Stand: EL 109 – ET: 11/2018

Regelmäßig lässt sich der Verein bei der Einfuhrabfertigung durch Speditionen oder Zolldienstleister vertreten. Im Zollrecht existieren zwei verschiedene Arten der Vertretung:

  • Bei der direkten Vertretung handelt der Vertreter im Namen und für Rechnung eines anderen;
  • bei der indirekten Vertretung handelt der Vertreter in eigenem Namen, aber für Rechnung eines anderen.
 

Tz. 55

Stand: EL 109 – ET: 11/2018

Vertreter kann im Grundsatz nur jemand sein, der in der EU ansässig ist.
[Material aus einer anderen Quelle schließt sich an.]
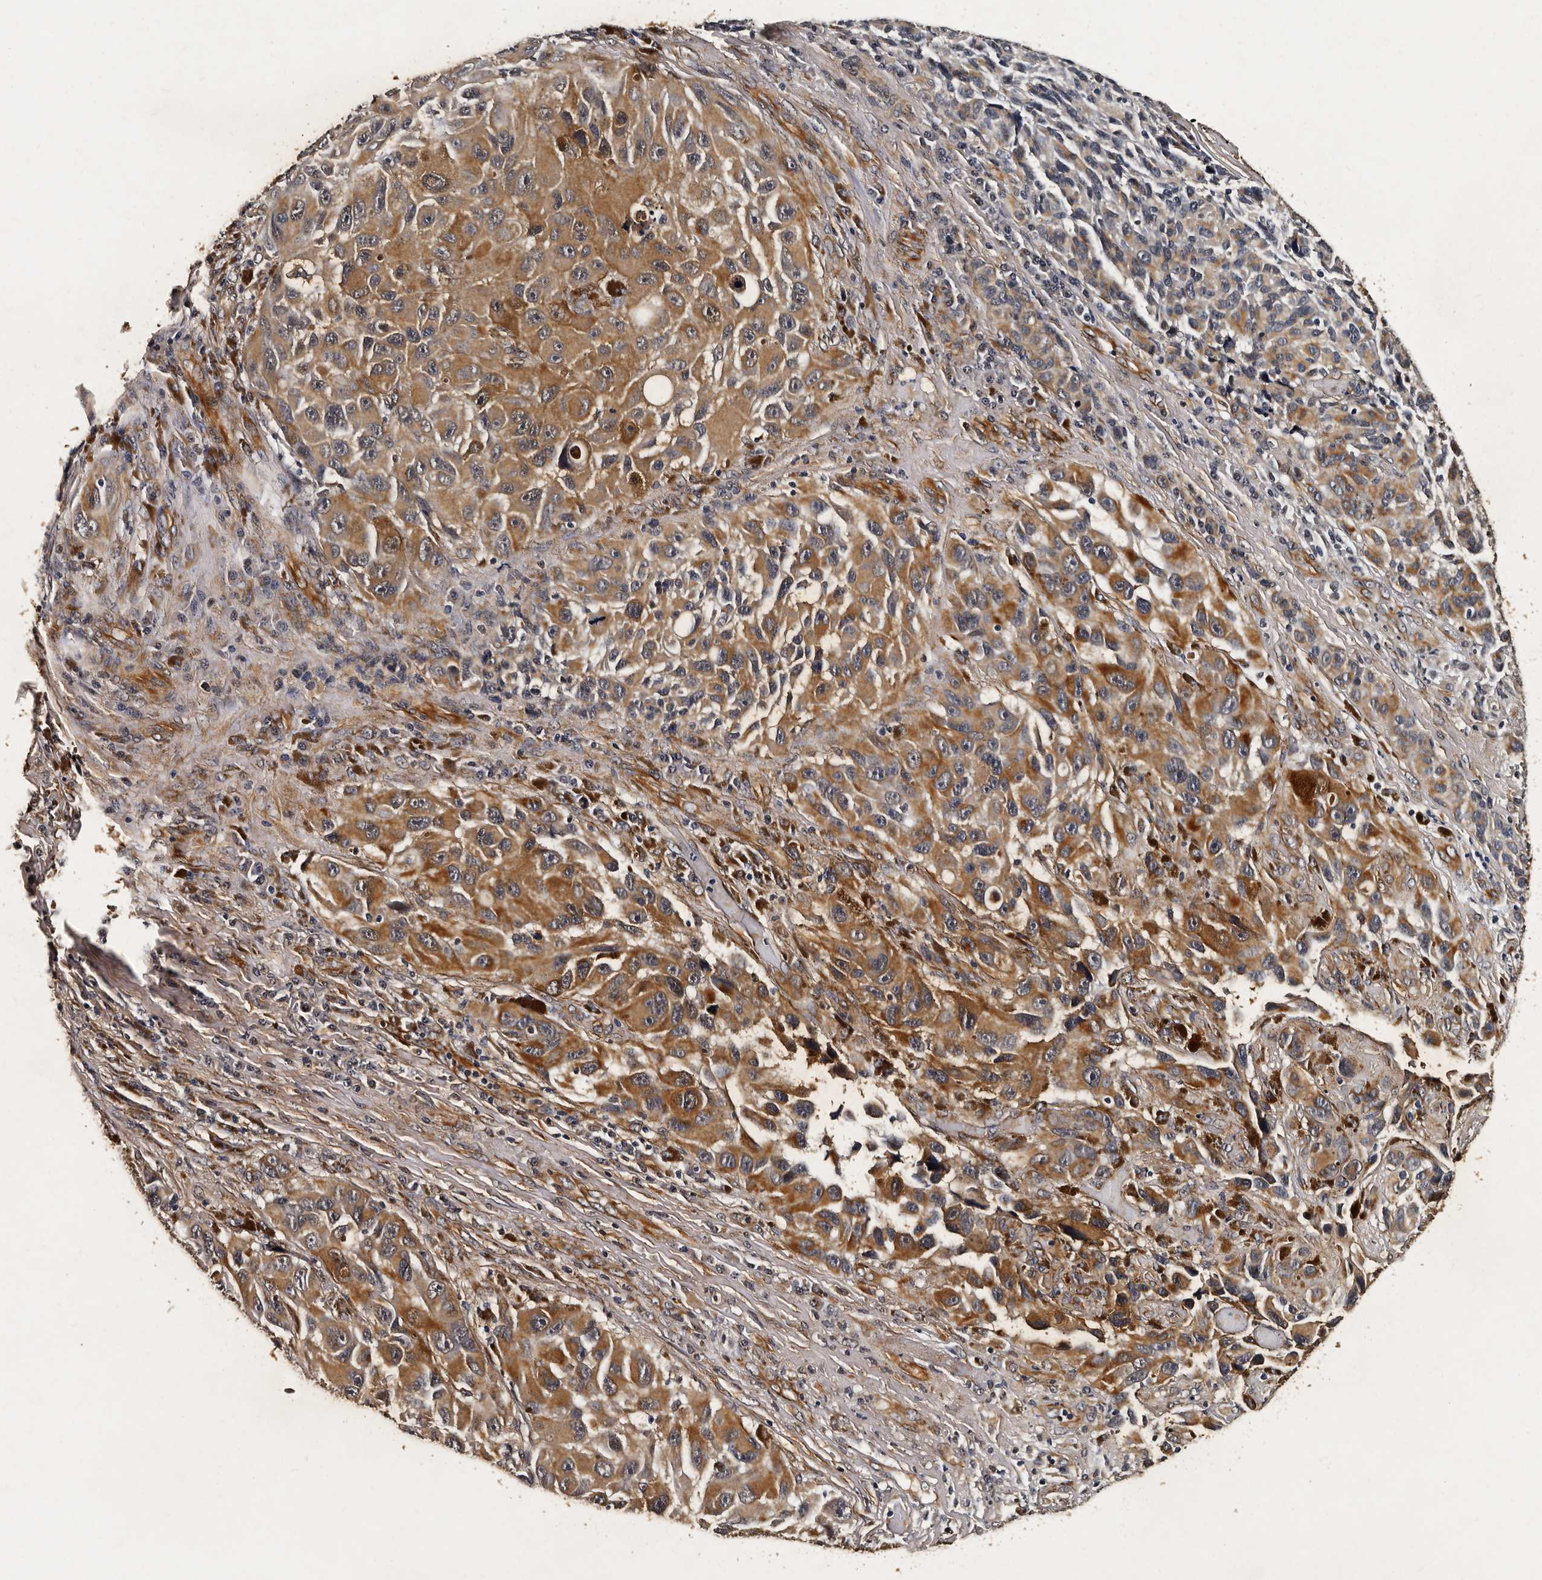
{"staining": {"intensity": "moderate", "quantity": ">75%", "location": "cytoplasmic/membranous"}, "tissue": "melanoma", "cell_type": "Tumor cells", "image_type": "cancer", "snomed": [{"axis": "morphology", "description": "Malignant melanoma, NOS"}, {"axis": "topography", "description": "Skin"}], "caption": "Melanoma stained with DAB immunohistochemistry displays medium levels of moderate cytoplasmic/membranous positivity in about >75% of tumor cells. The staining was performed using DAB to visualize the protein expression in brown, while the nuclei were stained in blue with hematoxylin (Magnification: 20x).", "gene": "CPNE3", "patient": {"sex": "female", "age": 73}}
Zudem ist es zwingend erforderlich, dass der Vertreter die Stellvertretung offenlegt. So muss er erklären, für die vertretene Person zu handeln. Eine verdeckte Stellvertretung existiert im Zollrecht nicht.

 

Tz. 56

Stand: EL 109 – ET: 11/2018

Zudem muss der Vertreter angeben, ob es sich bei seiner Stellvertretung um eine direkte oder um eine indirekte handelt. Schließlich muss er Vertretungsmacht besitzen.

 

Hinweis

Der mit Abstand häufigste Fall der Stellvertretung ist die direkte Stellvertretung. Das hat vor allem seinen Grund darin, dass im Fall der indirekten Stellvertretung sowohl der Anmelder (z. B. der Spediteur) als auch der Vertretene, für dessen Rechnung gehandelt wurde (z. B. der Einführer der Ware), gesamtschuldnerisch zu Zollschuldnern werden. Kein Spediteur oder Zolldienstleister ist aber daran interessiert, selbst zum Zollschuldner zu werden. Hauptanwendungsfall der indirekten Stellvertretung sind Fälle, in denen der Einführer nicht in der Gemeinschaft ansässig ist.